All of this is significant given that many mid-sized and large enterprises run Open Source Software (OSS) products and unless they hire staff or retain an outside vendor specifically tasked with tracking security announcements of their deployed software products – including any OSS web-facing tools, these products will likely not be promptly patched and scenarios like what befell Equifax will continue. In other words, what happened to Equifax can very easily happen again to any number of large enterprises. There are ways to mitigate this risk that may likely prove a boon to the security industry.
In addition to relying on a battle-tested CIO, CISO, and IT team, there are numerous ways companies can mitigate against an Equifax sort of incident from knocking on their boardroom door.
For example, companies can hire inside staff or an outside vendor who considers patch management not merely a compliance check off item; evaluate how OSS is deployed and confirm who has final responsibility for patching known vulnerabilities; deploy tools to scan source code on an application level; and most important of all – trade up security priorities from being compliance driven in favor of a proactive security risk management approach that takes into account the type and amount of sensitive data processed, maintained, and transferred. There are many other ways of mitigating an Equifax risk but the above approach tends to be the one that best follows a cost-effective 80/20 approach that also satisfies regulators. Information security funds can also be wisely spent deploying a kill chain approach that actually works given it deliberately considers the evolutionary nature of security threats.

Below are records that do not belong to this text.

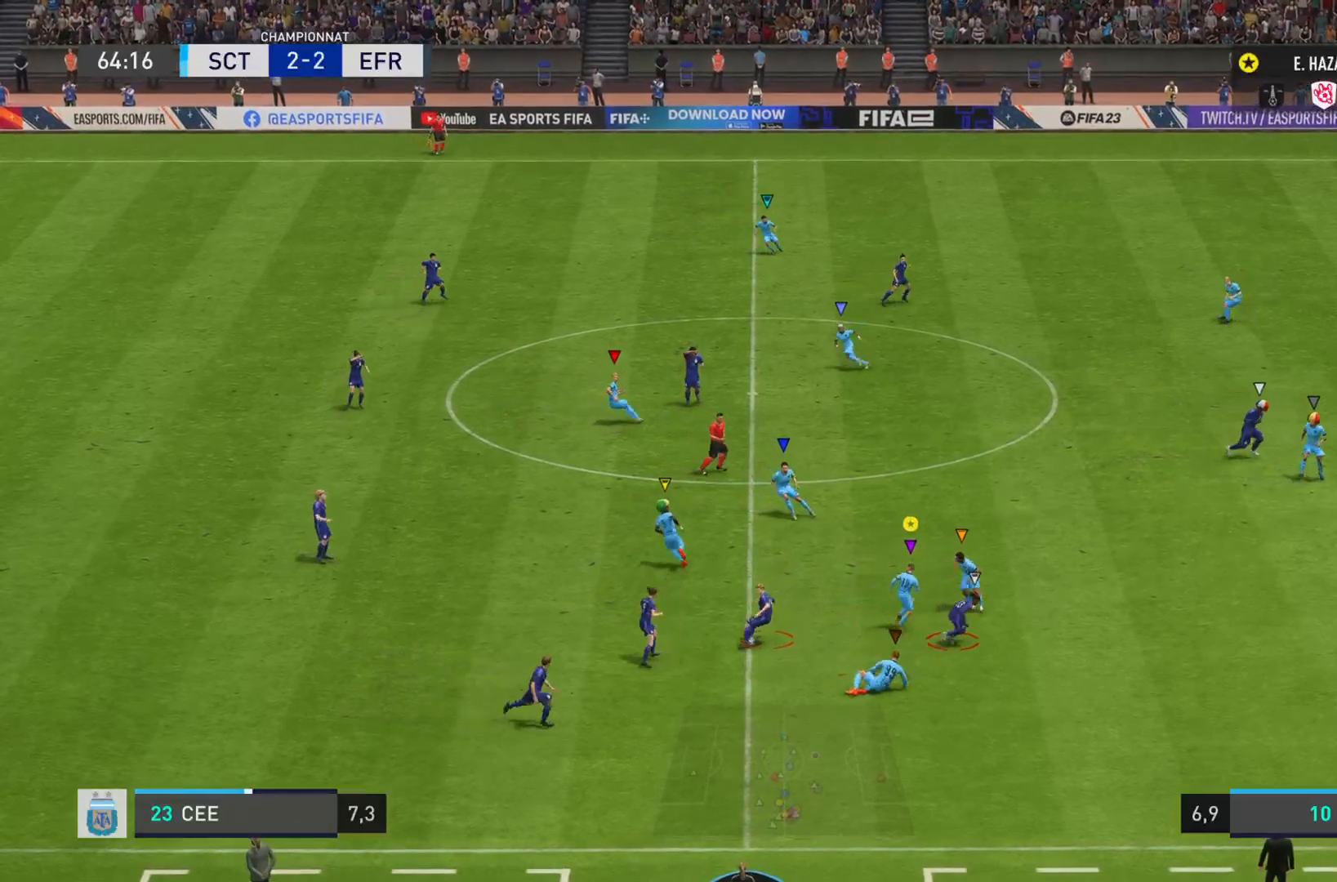
{"buttons": ["L2", "R2"], "left_stick": "down", "right_stick": "right", "events": [[116, "left_stick", "left"], [200, "R2", "down"], [216, "L2", "down"], [250, "left_stick", "down-left"], [300, "right_stick", "right"], [350, "left_stick", "down"]]}
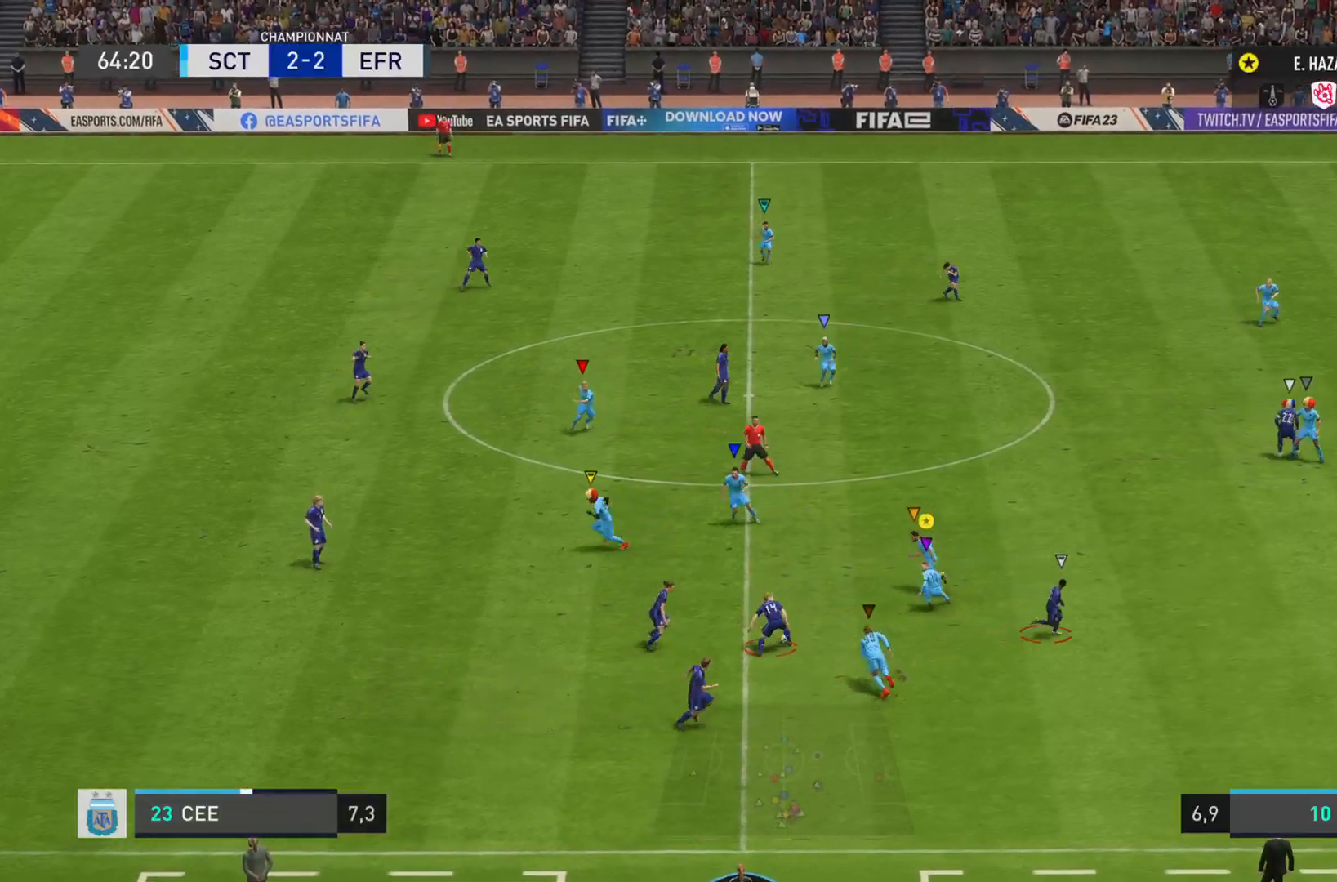
{"buttons": ["L2", "R2"], "left_stick": "down-right", "right_stick": "right", "events": [[250, "left_stick", "down-right"]]}
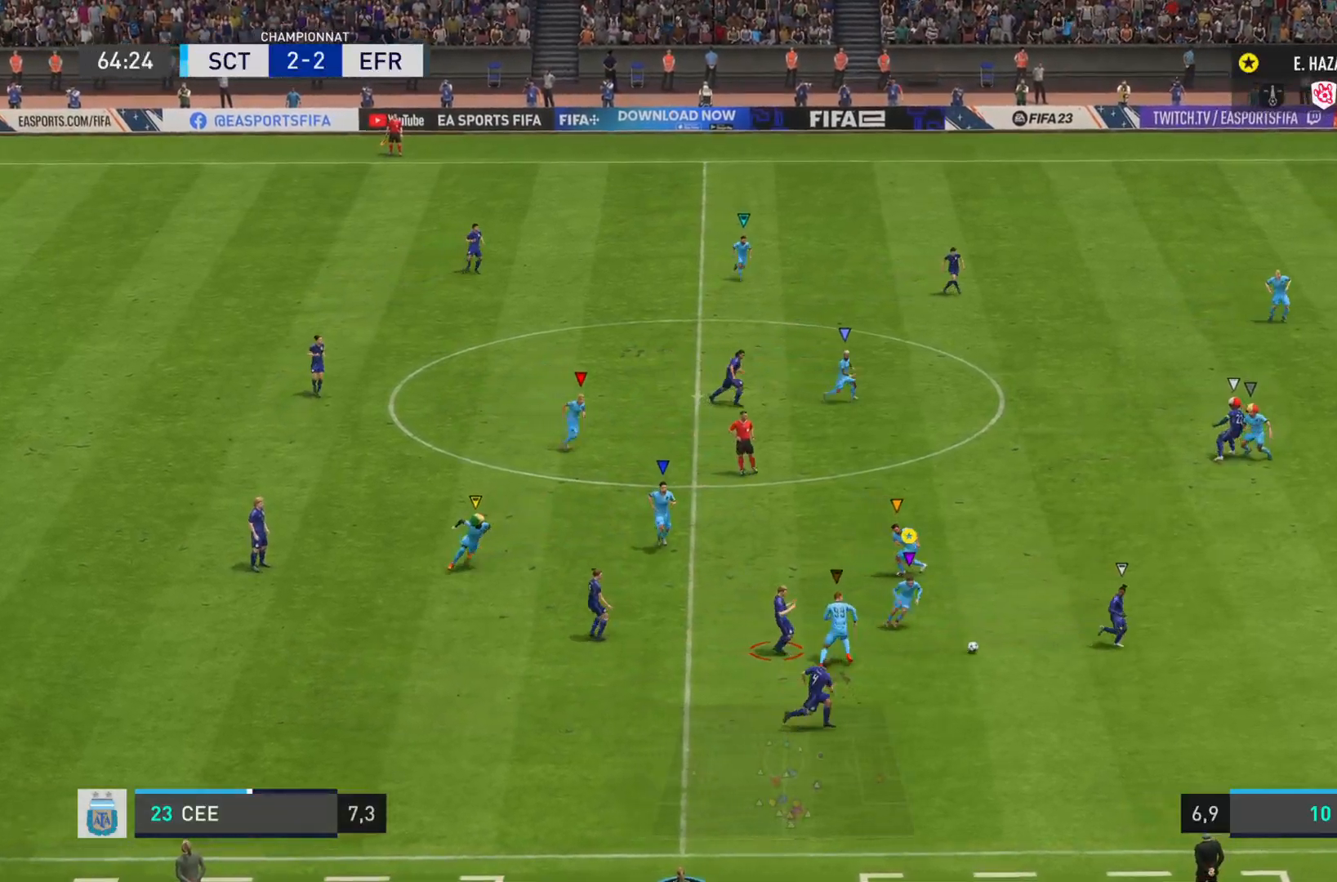
{"buttons": ["R2"], "left_stick": "right", "right_stick": "right", "events": [[417, "left_stick", "right"], [483, "L2", "up"]]}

And finally, be mindful that when going out to market for new technical vendors, firm size has little correlation to the beneficial capabilities of the vendor. Some smaller security vendors have the capacity to deploy unique skills and tools unavailable to larger vendors – that has always been a little known secret of the security industry. The most effective players in this industry prefer working in small packs so it is no surprise vendors employing them often lose them within the first year after getting gobbled up by a larger vendor.
Update: July 23, 2019
On July 22, 2019, Equifax entered into a global regulatory settlement that is valued “at least $575 million, and potentially up to $700 million.”